WHAT THE EXERCISE ASKS: From the listing below, count the lines that contain the string "Farnham", then state only that number.

AVAILABLE DATA:

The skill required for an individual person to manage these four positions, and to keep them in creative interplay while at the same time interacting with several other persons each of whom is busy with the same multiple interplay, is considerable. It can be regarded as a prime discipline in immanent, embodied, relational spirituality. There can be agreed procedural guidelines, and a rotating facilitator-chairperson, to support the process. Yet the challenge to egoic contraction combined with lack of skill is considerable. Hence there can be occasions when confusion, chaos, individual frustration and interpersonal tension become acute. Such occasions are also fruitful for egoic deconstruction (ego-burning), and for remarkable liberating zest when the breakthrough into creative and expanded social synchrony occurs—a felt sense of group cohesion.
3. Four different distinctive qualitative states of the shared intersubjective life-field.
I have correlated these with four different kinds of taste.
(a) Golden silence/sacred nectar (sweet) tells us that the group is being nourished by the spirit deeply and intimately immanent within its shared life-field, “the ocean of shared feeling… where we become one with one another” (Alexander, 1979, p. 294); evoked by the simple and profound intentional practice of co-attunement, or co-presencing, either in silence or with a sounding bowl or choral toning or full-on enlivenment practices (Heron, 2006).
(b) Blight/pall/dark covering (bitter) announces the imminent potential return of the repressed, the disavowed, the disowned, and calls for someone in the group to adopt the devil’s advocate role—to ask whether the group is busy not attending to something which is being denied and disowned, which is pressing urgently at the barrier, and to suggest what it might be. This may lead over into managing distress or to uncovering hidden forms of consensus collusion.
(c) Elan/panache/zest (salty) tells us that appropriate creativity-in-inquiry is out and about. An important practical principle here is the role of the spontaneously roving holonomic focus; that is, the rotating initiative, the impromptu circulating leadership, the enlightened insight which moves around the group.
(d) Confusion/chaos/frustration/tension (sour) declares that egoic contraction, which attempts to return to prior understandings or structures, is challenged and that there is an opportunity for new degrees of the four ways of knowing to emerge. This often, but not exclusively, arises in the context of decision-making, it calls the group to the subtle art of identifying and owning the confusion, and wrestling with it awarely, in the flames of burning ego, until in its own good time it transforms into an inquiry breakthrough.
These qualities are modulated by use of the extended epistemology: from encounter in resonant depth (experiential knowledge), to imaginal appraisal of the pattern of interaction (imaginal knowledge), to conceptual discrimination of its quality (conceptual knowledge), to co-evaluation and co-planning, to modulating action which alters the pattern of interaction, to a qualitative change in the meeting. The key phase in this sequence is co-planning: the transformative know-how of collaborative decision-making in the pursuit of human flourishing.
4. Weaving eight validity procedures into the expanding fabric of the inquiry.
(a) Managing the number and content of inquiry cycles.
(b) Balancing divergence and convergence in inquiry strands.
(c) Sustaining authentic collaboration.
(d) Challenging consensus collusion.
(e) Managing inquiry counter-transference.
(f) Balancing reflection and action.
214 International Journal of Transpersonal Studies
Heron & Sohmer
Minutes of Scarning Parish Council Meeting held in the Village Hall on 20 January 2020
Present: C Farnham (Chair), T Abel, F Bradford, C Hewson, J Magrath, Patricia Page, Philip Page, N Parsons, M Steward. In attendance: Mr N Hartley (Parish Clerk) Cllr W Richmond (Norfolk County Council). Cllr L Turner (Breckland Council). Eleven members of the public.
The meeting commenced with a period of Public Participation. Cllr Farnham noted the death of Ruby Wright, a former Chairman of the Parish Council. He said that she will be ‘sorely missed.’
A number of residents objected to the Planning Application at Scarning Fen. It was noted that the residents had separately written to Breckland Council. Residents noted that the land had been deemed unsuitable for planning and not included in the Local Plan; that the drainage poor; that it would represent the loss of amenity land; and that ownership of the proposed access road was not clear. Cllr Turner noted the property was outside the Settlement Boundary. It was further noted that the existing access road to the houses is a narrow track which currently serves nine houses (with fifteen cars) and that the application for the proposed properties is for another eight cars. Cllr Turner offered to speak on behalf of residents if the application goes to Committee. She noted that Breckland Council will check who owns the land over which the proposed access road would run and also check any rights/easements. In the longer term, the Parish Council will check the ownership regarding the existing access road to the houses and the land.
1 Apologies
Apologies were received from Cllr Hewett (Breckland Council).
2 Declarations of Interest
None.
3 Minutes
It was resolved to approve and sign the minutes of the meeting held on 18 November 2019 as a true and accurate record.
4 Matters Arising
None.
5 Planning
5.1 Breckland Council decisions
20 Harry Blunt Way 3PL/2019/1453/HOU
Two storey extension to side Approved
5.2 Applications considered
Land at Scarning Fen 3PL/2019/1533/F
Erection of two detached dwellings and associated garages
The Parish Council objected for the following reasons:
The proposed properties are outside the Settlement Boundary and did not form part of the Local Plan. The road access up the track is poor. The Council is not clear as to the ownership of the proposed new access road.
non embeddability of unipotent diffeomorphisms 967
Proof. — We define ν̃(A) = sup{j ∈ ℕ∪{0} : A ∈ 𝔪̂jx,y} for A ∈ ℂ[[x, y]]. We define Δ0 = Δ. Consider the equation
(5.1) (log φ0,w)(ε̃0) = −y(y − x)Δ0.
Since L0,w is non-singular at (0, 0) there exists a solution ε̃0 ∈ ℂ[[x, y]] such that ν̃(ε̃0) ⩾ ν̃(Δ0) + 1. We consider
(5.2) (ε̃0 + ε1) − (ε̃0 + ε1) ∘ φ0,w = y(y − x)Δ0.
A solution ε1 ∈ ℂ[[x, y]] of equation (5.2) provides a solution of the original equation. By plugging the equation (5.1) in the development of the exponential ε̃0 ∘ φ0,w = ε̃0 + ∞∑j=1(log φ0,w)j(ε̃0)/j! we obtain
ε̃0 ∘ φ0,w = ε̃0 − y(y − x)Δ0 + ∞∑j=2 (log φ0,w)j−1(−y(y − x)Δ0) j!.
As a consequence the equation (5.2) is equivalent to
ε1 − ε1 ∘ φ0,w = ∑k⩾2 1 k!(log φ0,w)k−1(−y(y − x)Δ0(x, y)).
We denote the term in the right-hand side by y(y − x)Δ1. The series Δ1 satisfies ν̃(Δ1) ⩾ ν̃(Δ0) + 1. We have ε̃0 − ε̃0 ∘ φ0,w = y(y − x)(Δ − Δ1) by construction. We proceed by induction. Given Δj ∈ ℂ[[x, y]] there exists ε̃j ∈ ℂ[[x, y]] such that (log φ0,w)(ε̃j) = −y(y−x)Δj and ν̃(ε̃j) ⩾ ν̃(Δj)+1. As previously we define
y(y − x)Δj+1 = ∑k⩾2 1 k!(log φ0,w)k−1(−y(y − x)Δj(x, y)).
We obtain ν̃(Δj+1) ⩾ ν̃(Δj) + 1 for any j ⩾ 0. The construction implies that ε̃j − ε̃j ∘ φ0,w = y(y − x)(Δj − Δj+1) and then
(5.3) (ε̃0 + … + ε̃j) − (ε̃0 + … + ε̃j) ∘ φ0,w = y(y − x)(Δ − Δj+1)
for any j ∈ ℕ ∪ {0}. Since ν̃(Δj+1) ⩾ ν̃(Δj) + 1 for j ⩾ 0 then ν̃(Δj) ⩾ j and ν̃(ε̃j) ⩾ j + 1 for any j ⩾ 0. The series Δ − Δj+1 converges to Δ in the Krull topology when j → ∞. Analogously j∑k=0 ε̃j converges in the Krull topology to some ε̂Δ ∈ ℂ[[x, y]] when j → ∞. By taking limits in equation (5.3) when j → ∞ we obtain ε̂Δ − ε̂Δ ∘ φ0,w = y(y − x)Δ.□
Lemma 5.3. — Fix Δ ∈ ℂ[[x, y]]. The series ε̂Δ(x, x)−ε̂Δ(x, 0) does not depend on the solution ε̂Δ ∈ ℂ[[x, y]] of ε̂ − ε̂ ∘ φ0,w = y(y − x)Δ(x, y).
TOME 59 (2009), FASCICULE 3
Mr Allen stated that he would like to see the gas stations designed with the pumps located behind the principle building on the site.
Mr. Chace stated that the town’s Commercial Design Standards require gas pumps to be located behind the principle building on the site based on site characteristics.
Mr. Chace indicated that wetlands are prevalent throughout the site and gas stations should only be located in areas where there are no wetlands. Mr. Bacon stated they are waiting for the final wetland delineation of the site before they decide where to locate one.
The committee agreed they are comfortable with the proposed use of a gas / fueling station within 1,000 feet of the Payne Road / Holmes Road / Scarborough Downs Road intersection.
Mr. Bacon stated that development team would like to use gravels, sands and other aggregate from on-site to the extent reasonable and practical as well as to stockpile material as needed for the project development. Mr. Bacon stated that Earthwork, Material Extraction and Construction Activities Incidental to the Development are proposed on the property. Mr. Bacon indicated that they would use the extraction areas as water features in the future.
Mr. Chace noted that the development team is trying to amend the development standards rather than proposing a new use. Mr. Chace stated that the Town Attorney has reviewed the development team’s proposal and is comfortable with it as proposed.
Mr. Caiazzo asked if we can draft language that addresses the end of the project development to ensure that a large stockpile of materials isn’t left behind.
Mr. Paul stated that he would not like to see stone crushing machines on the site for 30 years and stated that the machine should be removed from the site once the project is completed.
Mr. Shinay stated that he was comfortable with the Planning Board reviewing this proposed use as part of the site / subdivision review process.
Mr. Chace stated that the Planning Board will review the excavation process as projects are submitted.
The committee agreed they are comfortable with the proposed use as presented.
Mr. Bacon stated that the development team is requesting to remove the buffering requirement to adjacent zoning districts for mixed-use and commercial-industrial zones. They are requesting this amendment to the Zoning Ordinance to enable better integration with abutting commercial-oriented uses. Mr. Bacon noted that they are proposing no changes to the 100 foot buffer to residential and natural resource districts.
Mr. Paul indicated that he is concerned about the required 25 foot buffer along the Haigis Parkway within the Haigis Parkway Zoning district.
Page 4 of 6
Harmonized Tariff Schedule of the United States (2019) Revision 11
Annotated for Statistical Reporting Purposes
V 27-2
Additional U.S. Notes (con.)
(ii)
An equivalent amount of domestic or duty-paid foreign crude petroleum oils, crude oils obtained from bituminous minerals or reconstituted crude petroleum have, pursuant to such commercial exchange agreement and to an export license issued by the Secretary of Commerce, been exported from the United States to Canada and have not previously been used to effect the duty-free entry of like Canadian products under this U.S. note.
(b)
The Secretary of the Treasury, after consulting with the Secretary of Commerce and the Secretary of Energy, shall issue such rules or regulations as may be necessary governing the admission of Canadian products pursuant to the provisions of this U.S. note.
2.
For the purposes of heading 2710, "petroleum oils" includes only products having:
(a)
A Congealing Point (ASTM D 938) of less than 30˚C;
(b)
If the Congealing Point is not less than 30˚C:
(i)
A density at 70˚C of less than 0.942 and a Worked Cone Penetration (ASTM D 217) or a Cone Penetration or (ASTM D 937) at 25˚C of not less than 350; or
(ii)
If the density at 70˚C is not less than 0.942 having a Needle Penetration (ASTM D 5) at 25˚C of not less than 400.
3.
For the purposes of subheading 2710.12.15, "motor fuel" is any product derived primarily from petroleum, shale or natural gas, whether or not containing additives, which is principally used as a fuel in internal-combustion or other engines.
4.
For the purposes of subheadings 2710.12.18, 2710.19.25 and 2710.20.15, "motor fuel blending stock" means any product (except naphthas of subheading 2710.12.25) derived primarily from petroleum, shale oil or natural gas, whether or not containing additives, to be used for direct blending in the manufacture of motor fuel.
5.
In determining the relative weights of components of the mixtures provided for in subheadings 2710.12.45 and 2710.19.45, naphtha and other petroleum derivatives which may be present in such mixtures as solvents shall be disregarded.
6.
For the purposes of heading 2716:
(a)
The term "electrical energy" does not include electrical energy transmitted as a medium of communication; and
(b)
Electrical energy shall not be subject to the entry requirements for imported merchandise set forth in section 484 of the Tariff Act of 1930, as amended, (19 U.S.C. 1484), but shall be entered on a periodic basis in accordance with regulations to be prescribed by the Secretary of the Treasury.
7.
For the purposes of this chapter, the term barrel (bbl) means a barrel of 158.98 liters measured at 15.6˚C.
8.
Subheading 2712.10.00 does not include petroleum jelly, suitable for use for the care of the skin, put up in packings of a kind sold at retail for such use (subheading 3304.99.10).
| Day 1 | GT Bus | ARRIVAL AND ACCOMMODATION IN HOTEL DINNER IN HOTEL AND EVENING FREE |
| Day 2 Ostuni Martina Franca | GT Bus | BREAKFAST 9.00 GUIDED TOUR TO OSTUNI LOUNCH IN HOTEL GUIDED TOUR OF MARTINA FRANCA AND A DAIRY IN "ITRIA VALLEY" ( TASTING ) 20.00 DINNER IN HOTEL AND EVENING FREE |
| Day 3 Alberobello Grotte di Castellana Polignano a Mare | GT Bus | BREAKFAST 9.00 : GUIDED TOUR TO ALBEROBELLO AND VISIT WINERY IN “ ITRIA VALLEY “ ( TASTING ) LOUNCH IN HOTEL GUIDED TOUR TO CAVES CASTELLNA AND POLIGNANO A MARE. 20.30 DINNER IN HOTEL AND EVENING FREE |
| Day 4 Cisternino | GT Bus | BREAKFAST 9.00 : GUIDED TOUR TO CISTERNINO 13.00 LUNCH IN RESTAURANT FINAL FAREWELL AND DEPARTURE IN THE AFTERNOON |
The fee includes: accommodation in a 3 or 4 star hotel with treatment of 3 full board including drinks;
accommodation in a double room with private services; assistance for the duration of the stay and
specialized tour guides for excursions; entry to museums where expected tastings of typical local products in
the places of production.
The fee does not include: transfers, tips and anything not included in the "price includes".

RESPONSE BELOW: 2